The St James Priory project has helped people with drink and drug problems
Supporters of one of Bristol's oldest buildings have started a campaign to raise £2m to carry out vital repairs.
St James Priory, built in 1129 as a Benedictine Priory, is a Grade I listed building and is on the English Heritage Buildings at Risk Register.
The Heritage Lottery Fund recently awarded a £3.2m grant to carry out vital repairs to the main structure.
The appeal aims to enable not just the repairs but regeneration of the church to open it up to the local community.
Mass is celebrated every Sunday at 0800 BST and the building is open to the public.
For the past 12 years the St James Priory Project has been based in buildings attached to the church, which provides rehabilitation to people with drink and drug problems.
Susan Jotcham, director of the project said: "The church is in serious disrepair and, especially in the winter, the rooms are freezing cold, damp and smelly.
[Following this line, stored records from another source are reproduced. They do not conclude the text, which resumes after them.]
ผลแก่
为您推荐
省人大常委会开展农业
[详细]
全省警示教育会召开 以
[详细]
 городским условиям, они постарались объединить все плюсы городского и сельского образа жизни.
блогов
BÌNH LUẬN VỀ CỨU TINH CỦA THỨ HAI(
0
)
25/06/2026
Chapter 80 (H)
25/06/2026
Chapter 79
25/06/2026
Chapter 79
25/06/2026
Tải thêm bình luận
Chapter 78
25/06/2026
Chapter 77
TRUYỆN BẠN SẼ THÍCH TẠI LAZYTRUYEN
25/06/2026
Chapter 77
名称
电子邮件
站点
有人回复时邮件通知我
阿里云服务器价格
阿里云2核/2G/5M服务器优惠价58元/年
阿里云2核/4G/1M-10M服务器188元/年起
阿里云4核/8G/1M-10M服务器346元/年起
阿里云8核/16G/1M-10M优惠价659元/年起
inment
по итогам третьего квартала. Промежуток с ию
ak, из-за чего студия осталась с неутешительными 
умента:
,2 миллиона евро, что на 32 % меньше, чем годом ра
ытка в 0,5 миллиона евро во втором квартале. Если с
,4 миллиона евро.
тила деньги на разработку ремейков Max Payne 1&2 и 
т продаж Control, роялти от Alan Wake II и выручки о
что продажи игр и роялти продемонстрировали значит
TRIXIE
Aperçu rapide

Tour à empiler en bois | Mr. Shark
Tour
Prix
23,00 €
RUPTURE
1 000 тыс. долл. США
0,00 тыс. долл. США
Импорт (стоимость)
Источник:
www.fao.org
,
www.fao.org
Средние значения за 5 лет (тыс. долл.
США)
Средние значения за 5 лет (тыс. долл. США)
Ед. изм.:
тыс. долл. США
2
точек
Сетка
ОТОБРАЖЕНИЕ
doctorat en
"We want to see new life breathed into this hidden gem and to encourage more people to experience this very special place."
The renovation plans include a new cafe and outside piazza area and a conversion of the north aisle.
Martin Appleby, chairman of the trustees, said: "This building was standing while Cabot sailed to the New World, through the siege of Bristol, through the great plague and the Blitz.
"Through all these times, people came to St James to find comfort, companionship and peace and we want this magnificent building to continue in this role for generations to come."